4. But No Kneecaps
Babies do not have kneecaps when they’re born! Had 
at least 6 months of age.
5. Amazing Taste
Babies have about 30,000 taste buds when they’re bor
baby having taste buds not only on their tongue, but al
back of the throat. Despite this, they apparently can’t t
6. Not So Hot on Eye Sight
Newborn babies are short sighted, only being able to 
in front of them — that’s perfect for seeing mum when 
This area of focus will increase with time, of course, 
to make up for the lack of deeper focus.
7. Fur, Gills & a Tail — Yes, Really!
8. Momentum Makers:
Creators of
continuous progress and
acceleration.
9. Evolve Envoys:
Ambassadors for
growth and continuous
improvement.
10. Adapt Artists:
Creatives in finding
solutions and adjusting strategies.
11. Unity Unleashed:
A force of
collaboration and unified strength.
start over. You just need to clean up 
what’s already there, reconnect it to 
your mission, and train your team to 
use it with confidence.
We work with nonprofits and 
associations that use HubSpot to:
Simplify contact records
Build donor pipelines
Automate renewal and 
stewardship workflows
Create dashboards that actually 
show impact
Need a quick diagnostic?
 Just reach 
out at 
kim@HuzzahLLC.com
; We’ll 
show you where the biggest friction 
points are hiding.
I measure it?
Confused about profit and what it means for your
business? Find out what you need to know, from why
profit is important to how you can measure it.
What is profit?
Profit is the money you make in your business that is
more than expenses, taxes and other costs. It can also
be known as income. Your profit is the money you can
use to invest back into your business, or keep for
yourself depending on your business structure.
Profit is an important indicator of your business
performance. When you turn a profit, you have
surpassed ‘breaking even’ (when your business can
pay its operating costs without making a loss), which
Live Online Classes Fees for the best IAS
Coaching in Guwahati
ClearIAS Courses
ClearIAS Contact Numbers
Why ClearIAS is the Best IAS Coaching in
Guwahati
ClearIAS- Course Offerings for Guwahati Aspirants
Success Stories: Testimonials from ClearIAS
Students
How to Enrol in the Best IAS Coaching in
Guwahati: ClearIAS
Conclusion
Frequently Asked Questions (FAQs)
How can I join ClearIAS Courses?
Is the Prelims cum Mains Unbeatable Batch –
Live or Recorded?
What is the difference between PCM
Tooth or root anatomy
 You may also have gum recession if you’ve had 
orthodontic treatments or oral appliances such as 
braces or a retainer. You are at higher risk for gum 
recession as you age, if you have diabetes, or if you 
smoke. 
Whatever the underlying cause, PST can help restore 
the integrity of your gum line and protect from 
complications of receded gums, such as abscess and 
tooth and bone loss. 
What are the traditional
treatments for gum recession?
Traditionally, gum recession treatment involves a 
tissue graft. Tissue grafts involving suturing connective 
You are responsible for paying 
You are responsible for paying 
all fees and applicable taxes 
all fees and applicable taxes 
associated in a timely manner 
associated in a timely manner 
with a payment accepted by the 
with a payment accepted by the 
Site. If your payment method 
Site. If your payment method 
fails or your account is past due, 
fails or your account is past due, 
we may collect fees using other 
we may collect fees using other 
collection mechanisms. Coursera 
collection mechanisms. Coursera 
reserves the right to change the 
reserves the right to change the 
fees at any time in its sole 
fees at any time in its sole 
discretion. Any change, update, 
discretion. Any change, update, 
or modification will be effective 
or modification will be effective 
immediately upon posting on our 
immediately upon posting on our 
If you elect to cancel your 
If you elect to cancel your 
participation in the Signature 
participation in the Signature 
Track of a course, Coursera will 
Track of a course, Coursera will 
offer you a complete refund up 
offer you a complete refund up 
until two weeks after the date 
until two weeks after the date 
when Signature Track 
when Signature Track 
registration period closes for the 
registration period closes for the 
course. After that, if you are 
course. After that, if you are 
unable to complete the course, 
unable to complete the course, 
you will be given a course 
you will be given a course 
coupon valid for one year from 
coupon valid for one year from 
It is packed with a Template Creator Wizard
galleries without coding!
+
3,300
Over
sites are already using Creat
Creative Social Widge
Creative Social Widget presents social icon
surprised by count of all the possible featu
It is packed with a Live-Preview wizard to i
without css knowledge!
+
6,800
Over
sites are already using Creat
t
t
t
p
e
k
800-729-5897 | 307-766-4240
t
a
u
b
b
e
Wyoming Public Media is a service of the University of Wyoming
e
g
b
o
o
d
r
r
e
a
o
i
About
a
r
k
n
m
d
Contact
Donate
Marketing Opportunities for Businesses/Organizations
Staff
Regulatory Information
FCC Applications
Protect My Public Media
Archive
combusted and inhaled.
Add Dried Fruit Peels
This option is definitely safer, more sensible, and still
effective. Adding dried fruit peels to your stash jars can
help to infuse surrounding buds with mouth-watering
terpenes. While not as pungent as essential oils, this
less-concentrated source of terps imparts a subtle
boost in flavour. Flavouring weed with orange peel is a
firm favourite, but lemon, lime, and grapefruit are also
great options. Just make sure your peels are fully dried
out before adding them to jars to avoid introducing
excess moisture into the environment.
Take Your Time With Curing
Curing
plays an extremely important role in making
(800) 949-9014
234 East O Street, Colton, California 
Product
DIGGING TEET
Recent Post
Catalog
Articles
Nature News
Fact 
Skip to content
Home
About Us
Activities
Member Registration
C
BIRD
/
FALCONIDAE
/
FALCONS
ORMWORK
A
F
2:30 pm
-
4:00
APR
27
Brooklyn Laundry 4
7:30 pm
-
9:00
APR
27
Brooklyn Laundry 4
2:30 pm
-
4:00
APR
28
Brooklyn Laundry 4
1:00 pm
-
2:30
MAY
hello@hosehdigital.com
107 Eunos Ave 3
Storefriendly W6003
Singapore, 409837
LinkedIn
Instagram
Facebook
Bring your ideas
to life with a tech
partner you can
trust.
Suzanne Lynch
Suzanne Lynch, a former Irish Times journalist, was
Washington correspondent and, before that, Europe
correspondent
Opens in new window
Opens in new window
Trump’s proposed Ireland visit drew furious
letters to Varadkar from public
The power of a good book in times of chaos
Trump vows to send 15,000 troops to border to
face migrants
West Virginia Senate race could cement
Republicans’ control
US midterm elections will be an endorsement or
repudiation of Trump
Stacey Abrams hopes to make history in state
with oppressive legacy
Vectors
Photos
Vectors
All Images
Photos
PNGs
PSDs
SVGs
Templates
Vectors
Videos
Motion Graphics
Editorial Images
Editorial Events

◆ What the task requires ◆
The listing is to be given again exactly, line for line.

◆ Result ◆
4. But No Kneecaps
Babies do not have kneecaps when they’re born! Had 
at least 6 months of age.
5. Amazing Taste
Babies have about 30,000 taste buds when they’re bor
baby having taste buds not only on their tongue, but al
back of the throat. Despite this, they apparently can’t t
6. Not So Hot on Eye Sight
Newborn babies are short sighted, only being able to 
in front of them — that’s perfect for seeing mum when 
This area of focus will increase with time, of course, 
to make up for the lack of deeper focus.
7. Fur, Gills & a Tail — Yes, Really!
8. Momentum Makers:
Creators of
continuous progress and
acceleration.
9. Evolve Envoys:
Ambassadors for
growth and continuous
improvement.
10. Adapt Artists:
Creatives in finding
solutions and adjusting strategies.
11. Unity Unleashed:
A force of
collaboration and unified strength.
start over. You just need to clean up 
what’s already there, reconnect it to 
your mission, and train your team to 
use it with confidence.
We work with nonprofits and 
associations that use HubSpot to:
Simplify contact records
Build donor pipelines
Automate renewal and 
stewardship workflows
Create dashboards that actually 
show impact
Need a quick diagnostic?
 Just reach 
out at 
kim@HuzzahLLC.com
; We’ll 
show you where the biggest friction 
points are hiding.
I measure it?
Confused about profit and what it means for your
business? Find out what you need to know, from why
profit is important to how you can measure it.
What is profit?
Profit is the money you make in your business that is
more than expenses, taxes and other costs. It can also
be known as income. Your profit is the money you can
use to invest back into your business, or keep for
yourself depending on your business structure.
Profit is an important indicator of your business
performance. When you turn a profit, you have
surpassed ‘breaking even’ (when your business can
pay its operating costs without making a loss), which
Live Online Classes Fees for the best IAS
Coaching in Guwahati
ClearIAS Courses
ClearIAS Contact Numbers
Why ClearIAS is the Best IAS Coaching in
Guwahati
ClearIAS- Course Offerings for Guwahati Aspirants
Success Stories: Testimonials from ClearIAS
Students
How to Enrol in the Best IAS Coaching in
Guwahati: ClearIAS
Conclusion
Frequently Asked Questions (FAQs)
How can I join ClearIAS Courses?
Is the Prelims cum Mains Unbeatable Batch –
Live or Recorded?
What is the difference between PCM
Tooth or root anatomy
 You may also have gum recession if you’ve had 
orthodontic treatments or oral appliances such as 
braces or a retainer. You are at higher risk for gum 
recession as you age, if you have diabetes, or if you 
smoke. 
Whatever the underlying cause, PST can help restore 
the integrity of your gum line and protect from 
complications of receded gums, such as abscess and 
tooth and bone loss. 
What are the traditional
treatments for gum recession?
Traditionally, gum recession treatment involves a 
tissue graft. Tissue grafts involving suturing connective 
You are responsible for paying 
You are responsible for paying 
all fees and applicable taxes 
all fees and applicable taxes 
associated in a timely manner 
associated in a timely manner 
with a payment accepted by the 
with a payment accepted by the 
Site. If your payment method 
Site. If your payment method 
fails or your account is past due, 
fails or your account is past due, 
we may collect fees using other 
we may collect fees using other 
collection mechanisms. Coursera 
collection mechanisms. Coursera 
reserves the right to change the 
reserves the right to change the 
fees at any time in its sole 
fees at any time in its sole 
discretion. Any change, update, 
discretion. Any change, update, 
or modification will be effective 
or modification will be effective 
immediately upon posting on our 
immediately upon posting on our 
If you elect to cancel your 
If you elect to cancel your 
participation in the Signature 
participation in the Signature 
Track of a course, Coursera will 
Track of a course, Coursera will 
offer you a complete refund up 
offer you a complete refund up 
until two weeks after the date 
until two weeks after the date 
when Signature Track 
when Signature Track 
registration period closes for the 
registration period closes for the 
course. After that, if you are 
course. After that, if you are 
unable to complete the course, 
unable to complete the course, 
you will be given a course 
you will be given a course 
coupon valid for one year from 
coupon valid for one year from 
It is packed with a Template Creator Wizard
galleries without coding!
+
3,300
Over
sites are already using Creat
Creative Social Widge
Creative Social Widget presents social icon
surprised by count of all the possible featu
It is packed with a Live-Preview wizard to i
without css knowledge!
+
6,800
Over
sites are already using Creat
t
t
t
p
e
k
800-729-5897 | 307-766-4240
t
a
u
b
b
e
Wyoming Public Media is a service of the University of Wyoming
e
g
b
o
o
d
r
r
e
a
o
i
About
a
r
k
n
m
d
Contact
Donate
Marketing Opportunities for Businesses/Organizations
Staff
Regulatory Information
FCC Applications
Protect My Public Media
Archive
combusted and inhaled.
Add Dried Fruit Peels
This option is definitely safer, more sensible, and still
effective. Adding dried fruit peels to your stash jars can
help to infuse surrounding buds with mouth-watering
terpenes. While not as pungent as essential oils, this
less-concentrated source of terps imparts a subtle
boost in flavour. Flavouring weed with orange peel is a
firm favourite, but lemon, lime, and grapefruit are also
great options. Just make sure your peels are fully dried
out before adding them to jars to avoid introducing
excess moisture into the environment.
Take Your Time With Curing
Curing
plays an extremely important role in making
(800) 949-9014
234 East O Street, Colton, California 
Product
DIGGING TEET
Recent Post
Catalog
Articles
Nature News
Fact 
Skip to content
Home
About Us
Activities
Member Registration
C
BIRD
/
FALCONIDAE
/
FALCONS
ORMWORK
A
F
2:30 pm
-
4:00
APR
27
Brooklyn Laundry 4
7:30 pm
-
9:00
APR
27
Brooklyn Laundry 4
2:30 pm
-
4:00
APR
28
Brooklyn Laundry 4
1:00 pm
-
2:30
MAY
hello@hosehdigital.com
107 Eunos Ave 3
Storefriendly W6003
Singapore, 409837
LinkedIn
Instagram
Facebook
Bring your ideas
to life with a tech
partner you can
trust.
Suzanne Lynch
Suzanne Lynch, a former Irish Times journalist, was
Washington correspondent and, before that, Europe
correspondent
Opens in new window
Opens in new window
Trump’s proposed Ireland visit drew furious
letters to Varadkar from public
The power of a good book in times of chaos
Trump vows to send 15,000 troops to border to
face migrants
West Virginia Senate race could cement
Republicans’ control
US midterm elections will be an endorsement or
repudiation of Trump
Stacey Abrams hopes to make history in state
with oppressive legacy
Vectors
Photos
Vectors
All Images
Photos
PNGs
PSDs
SVGs
Templates
Vectors
Videos
Motion Graphics
Editorial Images
Editorial Events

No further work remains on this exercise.